SDG Implementation - News 2023

Comment la Charte européenne de l’autonomie locale a transformé la démocratie en Europe


Le XXᵉ siècle a vu l’essor de la démocratie locale et régionale comme l’une des innovations démocratiques les plus importantes. En son cœur se trouve la Charte européenne de l’autonomie locale, le premier traité international contraignant garantissant les droits des collectivités et de leurs autorités élues. Adoptée en 1985 sous l’égide du Conseil de l’Europe, la Charte a solidement établi la démocratie locale comme pierre angulaire de la gouvernance au plus près des citoyens, veillant à ce que le pouvoir ne soit pas seulement partagé mais réellement décentralisé.

La Charte a été rédigée au sein du Conseil de l’Europe après plusieurs années de plaidoyer par la Conférence permanente des pouvoirs locaux et régionaux de l’Europe, prédécesseur de l’actuel Congrès des pouvoirs locaux et régionaux. Ouverte à la signature en 1985 et entrée en vigueur en 1988, elle a été ratifiée par l’immense majorité des États membres du Conseil de l’Europe.

La Charte exige que le principe d’autonomie locale soit inscrit dans le droit interne ou dans les constitutions nationales. Elle énonce des garanties démocratiques claires, notamment :

  • le droit des citoyens de gérer les affaires publiques par le biais de conseils élus,
  • la protection des limites territoriales des autorités locales,
  • l’exercice libre des fonctions des représentants locaux élus.

Un principe fondamental de subsidiarité traverse tout le texte : les décisions doivent être prises au niveau le plus proche du citoyen. Cette décentralisation du pouvoir doit être accompagnée de ressources financières adéquates, garantissant la capacité des gouvernements locaux à agir efficacement. Des garanties contre les ingérences indues, l’autonomie financière, ainsi que le droit des collectivités locales de s’associer aux niveaux national et international renforcent encore leur rôle.

La Charte est à la fois flexible et contraignante : elle permet aux gouvernements de choisir certaines dispositions, mais impose aussi le respect d’un noyau dur de principes fondamentaux de la démocratie locale. Le Congrès des pouvoirs locaux et régionaux assure le suivi, veille à la conformité et encourage les États à respecter et à élargir l’autonomie locale.

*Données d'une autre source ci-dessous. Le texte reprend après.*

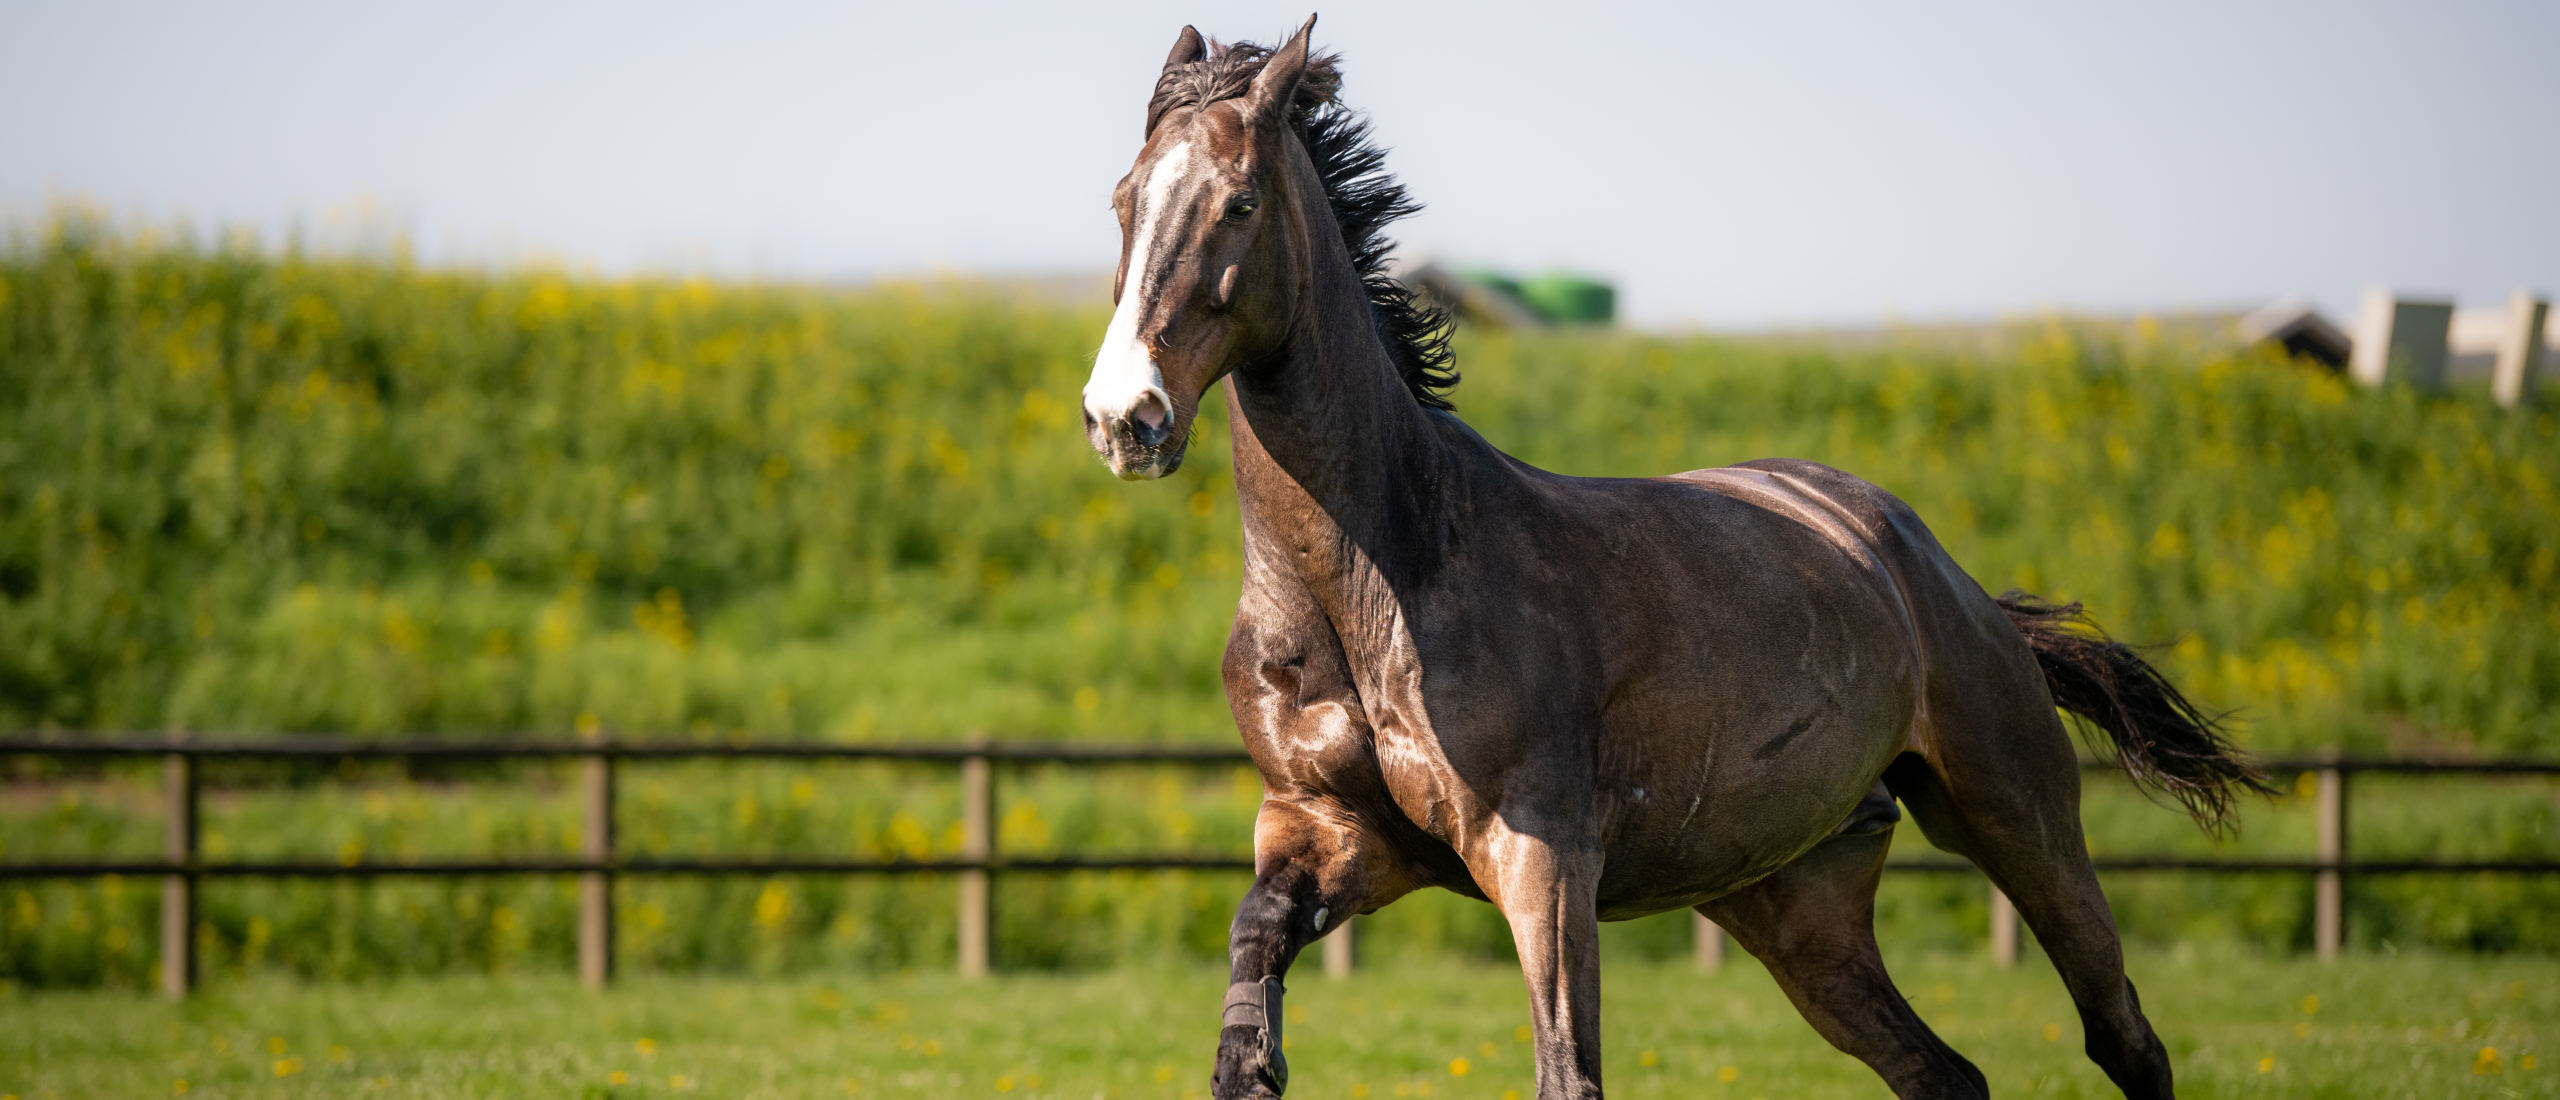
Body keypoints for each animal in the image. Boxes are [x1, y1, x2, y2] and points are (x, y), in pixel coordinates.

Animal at [1070, 19, 2273, 1100]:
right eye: (1124, 201)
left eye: (1239, 203)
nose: (1125, 417)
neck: (1379, 579)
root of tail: (1945, 579)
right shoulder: (1325, 832)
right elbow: (1250, 970)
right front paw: (1253, 1054)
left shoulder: (1544, 859)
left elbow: (1568, 1071)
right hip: (1794, 904)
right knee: (1944, 1074)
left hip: (2016, 818)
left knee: (2125, 1038)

La Charte européenne de l’autonomie locale demeure le traité de référence pour la démocratie locale, affirmant que la démocratie commence au niveau local. Elle garantit que les collectivités disposent de l’autonomie, des compétences et des ressources nécessaires pour gérer leurs affaires, tout en protégeant le droit des citoyens à participer directement ou par l’intermédiaire de représentants élus.

Plus de trois décennies après son adoption, la Charte n’a pas seulement protégé l’autonomie locale, elle est devenue l’un des fondements de la démocratie européenne. Elle continue d’inspirer des réformes, de guider les principes constitutionnels et de renforcer la voix des autorités locales et régionales à travers le continent. En cela, elle consacre peut-être la vérité la plus essentielle de la démocratie : la gouvernance est la plus efficace lorsqu’elle est exercée au plus près des citoyens.